Wednesday, October 24, 2007
I'm just finishing up my 2nd month here in Iraq. I'm down in the southern portion of the country, Basra Province, which fortunately has been (comparatively) quiet. As a result, I've got a lot of down time, so I've been trying to do as much reading as possible. I've just recently finished Buddhism: A Concise Introduction by Huston Smith & Phillip Novak which I found to be an excellent primer on Buddhism. I'm a member of my congregation's book club, and I'm currently reading on of the club's selections - 1491: New Revelations of the Americas Before Columbus by Charles C. Mann which is absolutely fascinating. I highly recommend it for anyone interested in American history.
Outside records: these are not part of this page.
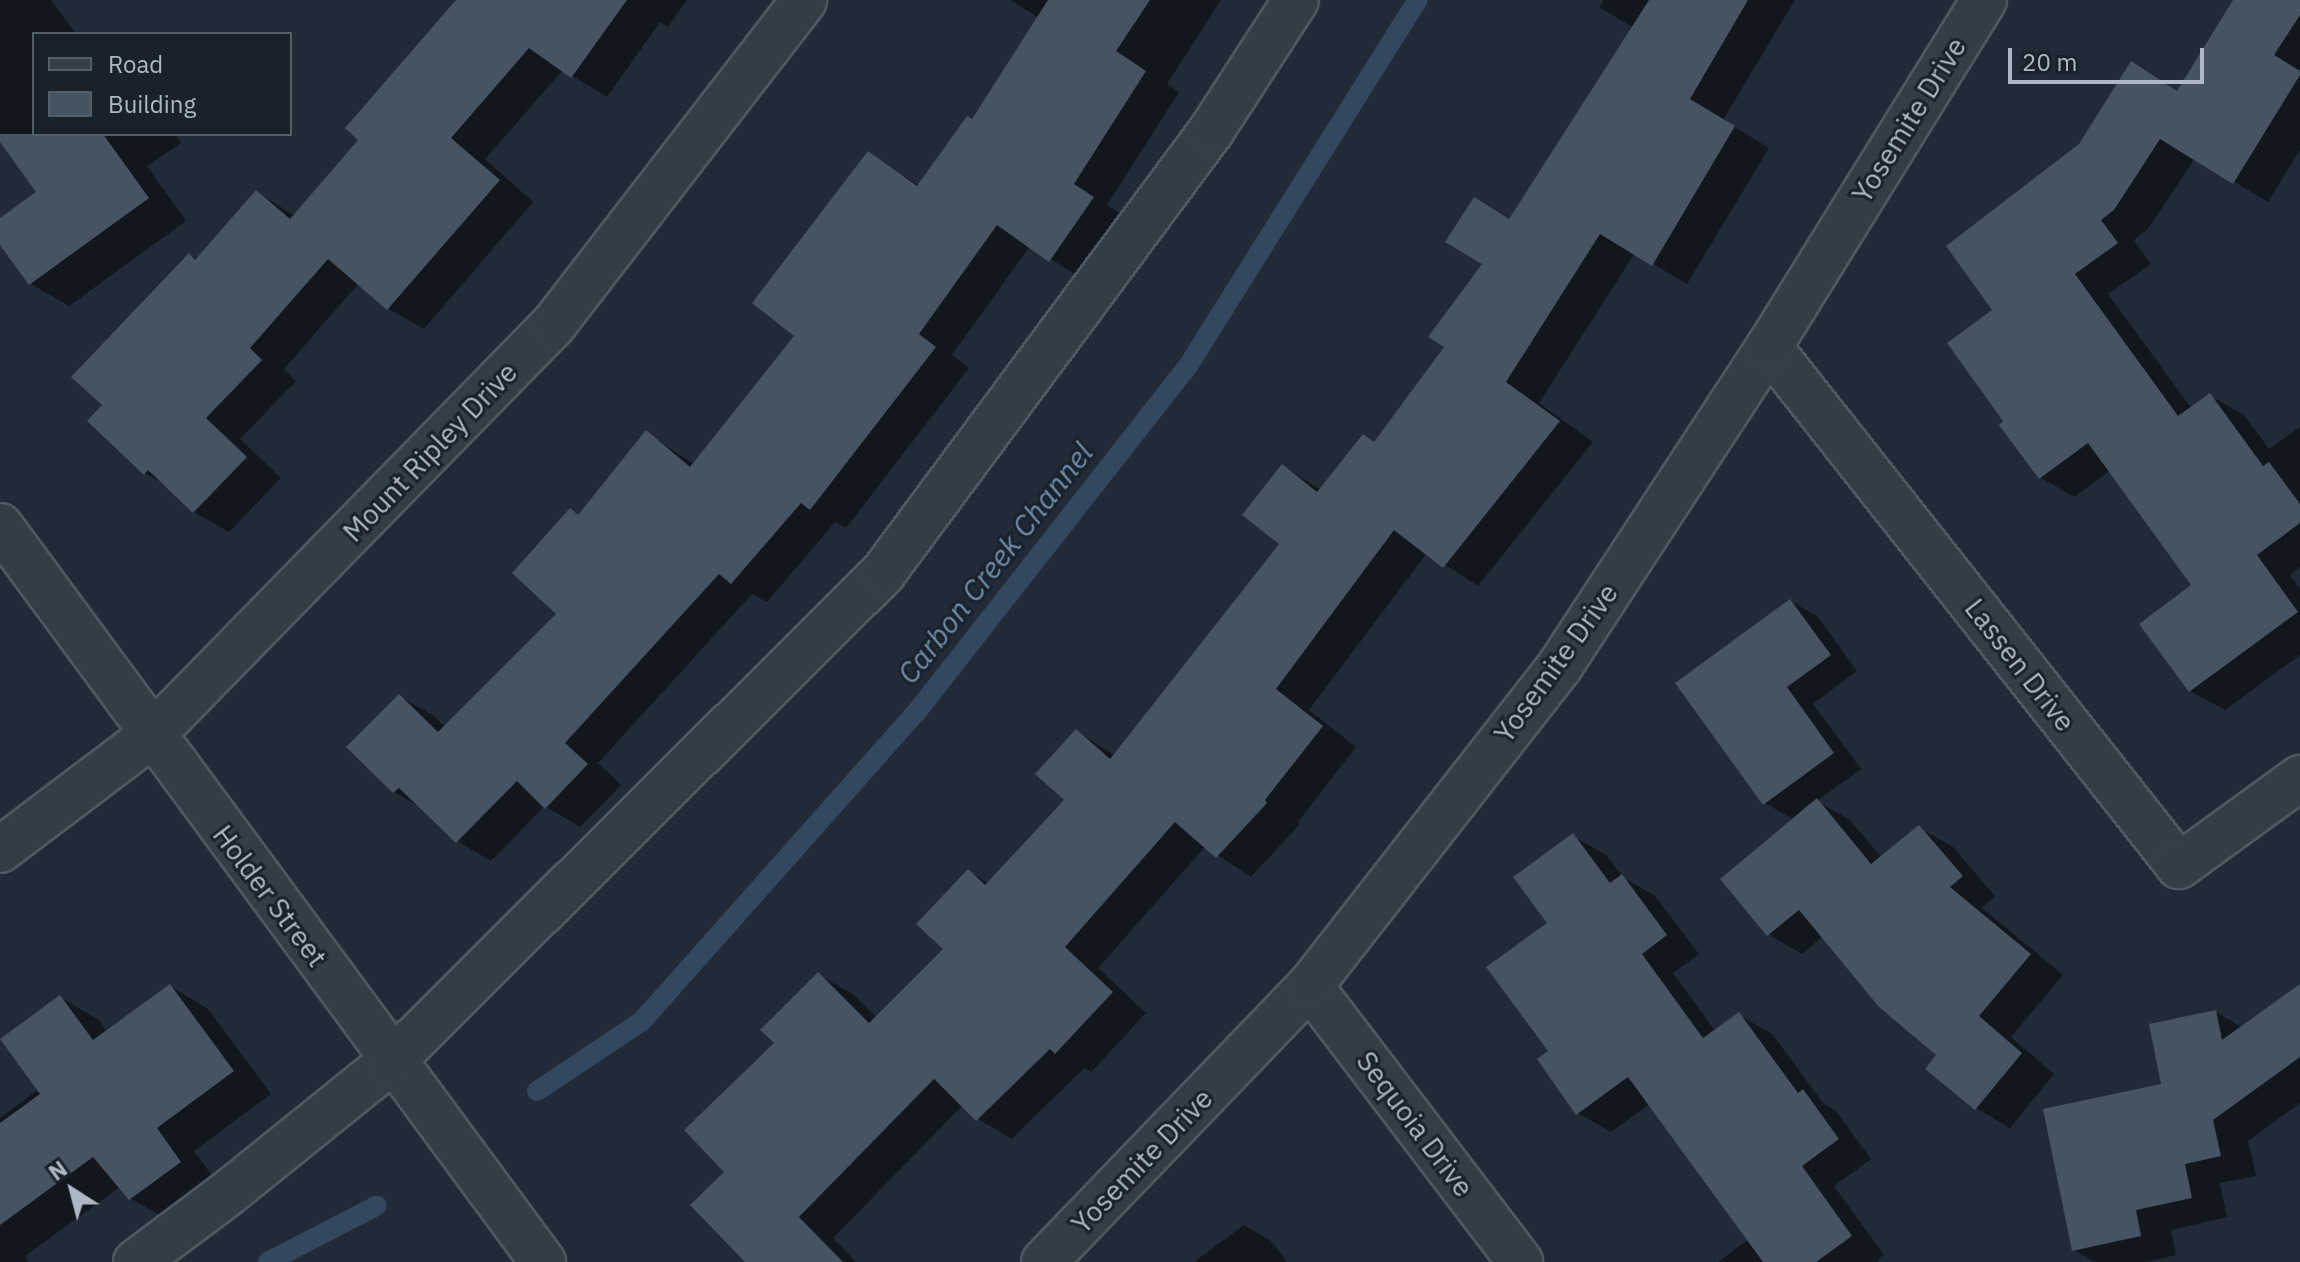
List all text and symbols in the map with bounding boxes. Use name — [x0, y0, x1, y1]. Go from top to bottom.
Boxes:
street label: Yosemite Drive — [1845, 31, 1973, 209]
legend — [32, 32, 292, 136]
scale bar — [2012, 32, 2208, 82]
text: 20 m — [2022, 46, 2077, 78]
text: Road — [108, 48, 163, 80]
text: Building — [108, 88, 196, 120]
street label: Mount Ripley Drive — [336, 355, 524, 549]
water label: Carbon Creek Channel — [890, 435, 1100, 691]
street label: Yosemite Drive — [1487, 577, 1625, 749]
street label: Lassen Drive — [1958, 592, 2082, 738]
street label: Holder Street — [206, 819, 334, 973]
street label: Sequoia Drive — [1350, 1045, 1480, 1203]
street label: Yosemite Drive — [1065, 1082, 1219, 1240]
north arrow — [32, 1150, 112, 1230]
text: N — [43, 1154, 73, 1187]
I've also picked up a translation of the Qu'ran which I'm going to start reading as well (a bit at a time I expect, it seems a little daunting).
I'm finding that being a UU on active duty was a bit more challenging than I had expected. I wasn't a UU during the 8 years I spent on active duty, and I think I had forgotten how much the attitudes of most soldiers is at odds with the UU outlook on most social issues. There have been more than a few times that I've found myself biting my tongue on hearing a particularly unpleasant comment on homosexuals or women. On one hand I know I should say something - but on the other hand I have to work and live in close proximity with some of the individuals making the remarks, and I'm reluctant to jeopardize good relations with people whom my life very well may depend on. It's a very awkward position, and I'm honestly not sure how best to deal with it. I love the Army and I am proud of my service and the service of my comrades, but at the same time I am reminded on almost a daily basis on why there are so few UUs (or just "progressives" in general) in the military. (I am perfectly open on my positions regarding the environment however, and I was quickly dubbed the unit "tree-hugger" which I consider to be something of a badge of honor.)
I'm curious on how UU Chaplains address the issues of homophobia and sexism in the military - or if they even do address them. Both in many ways are endemic in military culture (especially the former) and while officially they are not tolerated, everyone knows how most people feel about the subjects. I think sexism is much less of a problem than in the past, and has become more "underground", but few people even attempt to hide their homophobia - and given the fact that homosexuals are not allowed to serve openly, there really is no-one to complain and file charges of harassment or discrimination. Are social justice issues things that can be addressed in a UU Chaplains sermon? Or are they too "political" for a Chaplain?
Does anyone know if there are any UU Chaplains deployed over here currently?
SGT Adrian Gunn
Camp Bucca, Iraq
P.S. I've attached a photo of my team and I - I'm the short bald guy in the middle!